Plus de 1 300 blessés du séisme qui a dévasté Haïti sont entassés dans les hôpitaux de la République dominicaine voisine, comme celui de la ville frontalière de Jimani, où ils survivent sans nouvelles de leurs proches qu'ils ont dû abandonner.

Plus d'une semaine après le séisme meurtrier du 12 janvier, l'hôpital General Melenciano de Jimani, une petite ville de 11 000 habitants disposant de modestes installations médicales, déborde de blessés. Il y en a partout: dans les couloirs et jusque dans le hall d'entrée.

«Le rythme a diminué, mais nous continuons d'opérer une quarantaine de blessés par jour», dit le chirurgien orthopédiste, Jose Gil. La majorité des blessés devront être hospitalisés pendant une longue période.

Etendue sur un matelas, Marguerite Jeantel gémit. Elle a dû être amputée de la jambe gauche.

Son mari, Joseph, l'a transportée ici depuis Port-au-Prince où il l'a retrouvée devant leur maison après le séisme. Elle avait été happée par une voiture, qui lui a écrasé la jambe.

«Je suis venu jusqu'ici parce qu'aucun hôpital n'était opérationnel dans la capitale», dit-il.

«Ils en ont bien pris soin. Ils nous traitent bien, les Dominicains», ajoute-t-il, le souffle entrecoupé, dans un mélange de français, de créole, sa langue maternelle, et d'espagnol.

Port-au-Prince n'est qu'à 56 km de distance, mais l'état de la route ne permet pas de faire le déplacement en moins de deux heures.

Joseph et Marguerite ont laissé derrière eux deux enfants. Ils sont en vie mais n'ont plus de maison. Joseph pense savoir qu'ils vivent dans la rue, avec les voisins.

«Il y a toujours eu des Haïtiens dans cette région. Ils vont, ils viennent et jamais nous ne leur posons de questions», explique à l'AFP le directeur de l'hôpital, Francisco Muquete. «Mais il n'y en a jamais eu autant, avec l'affluence de tous ces blessés.»

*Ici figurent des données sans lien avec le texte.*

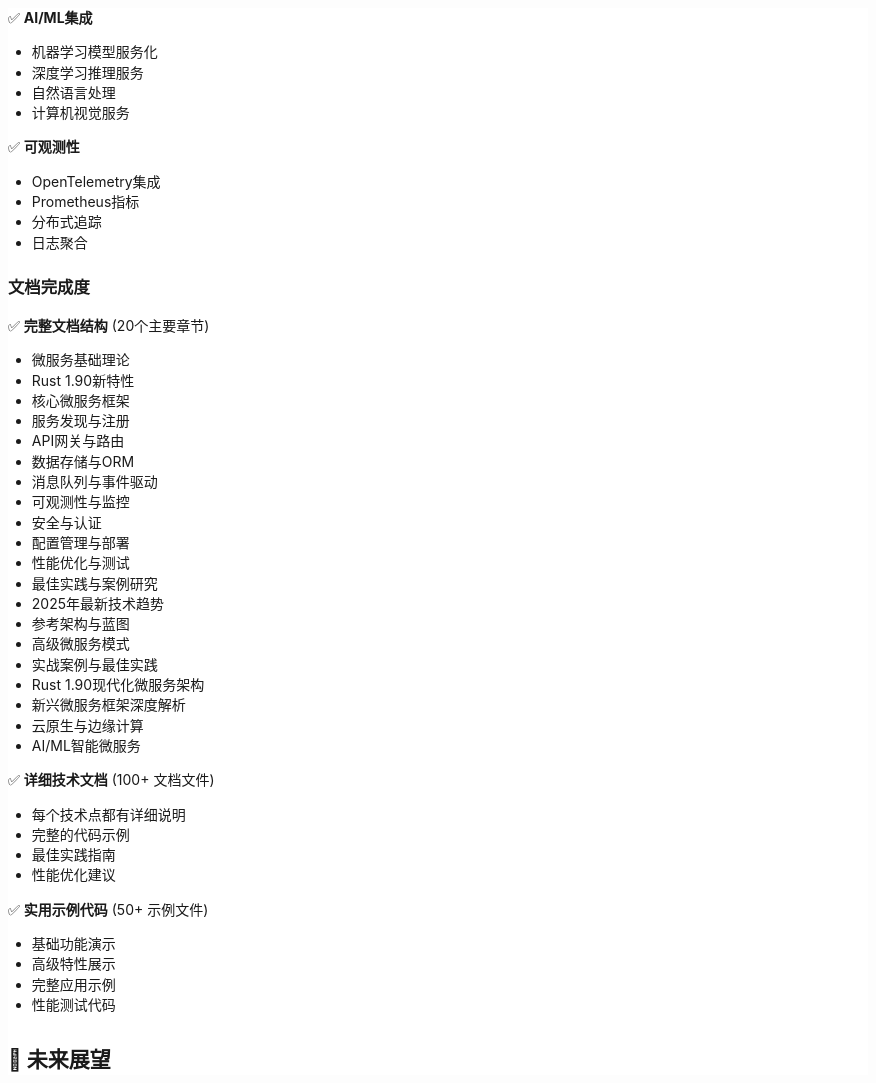 ✅ **AI/ML集成**

- 机器学习模型服务化
- 深度学习推理服务
- 自然语言处理
- 计算机视觉服务

✅ **可观测性**

- OpenTelemetry集成
- Prometheus指标
- 分布式追踪
- 日志聚合

### 文档完成度

✅ **完整文档结构** (20个主要章节)

- 微服务基础理论
- Rust 1.90新特性
- 核心微服务框架
- 服务发现与注册
- API网关与路由
- 数据存储与ORM
- 消息队列与事件驱动
- 可观测性与监控
- 安全与认证
- 配置管理与部署
- 性能优化与测试
- 最佳实践与案例研究
- 2025年最新技术趋势
- 参考架构与蓝图
- 高级微服务模式
- 实战案例与最佳实践
- Rust 1.90现代化微服务架构
- 新兴微服务框架深度解析
- 云原生与边缘计算
- AI/ML智能微服务

✅ **详细技术文档** (100+ 文档文件)

- 每个技术点都有详细说明
- 完整的代码示例
- 最佳实践指南
- 性能优化建议

✅ **实用示例代码** (50+ 示例文件)

- 基础功能演示
- 高级特性展示
- 完整应用示例
- 性能测试代码

## 🔮 未来展望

Pendant un moment, la panique s'est emparée de Jimani, reconnaît le directeur. Mais l'aide est aussitôt arrivée, de Saint-Domingue, la capitale, et d'organisations non gouvernementales d'une dizaine de pays.

Si près mais si loin des leurs, les Haïtiens hospitalisés du côté dominicain de la frontière ont survécu, mais leurs proches en Haïti, dont ils sont sans nouvelles, ne le savent pas. Ils n'ont pas de téléphone mobile pour le leur dire et ne peuvent pas rentrer chez eux.

Le séisme a aussi été fortement ressenti à Jimani, mais aucune maison ne s'est effondrée, contrairement à ce qui s'est produit à Fort Parisien, à 12 km de l'autre côté de la frontière. «C'est la question que tout le monde se pose : Pourquoi ?», s'interroge le directeur de l'hôpital.

C'est de Fort Parisien que sont arrivés Heurimond Gerlens, 13 ans, et sa mère. L'adolescent a une grande blessure à la tête et une autre à la machoire, qui l'empêche de parler. Sa mère, Henriette, raconte qu'au moment du séisme, ils ont à peine eu le temps de sortir de leur modeste maison.

«Les briques, les carreaux, nous sont tombés dessus», dit Henriette. Mais ils s'en sont tirés indemnes, tout comme trois autres de ses enfants, dont elle est sans nouvelles.

«Ils étaient en vie quand je les ai laissés. Mais je n'avais pas le choix, Heurimond avait besoin d'être soigné», explique-t-elle en pleurant.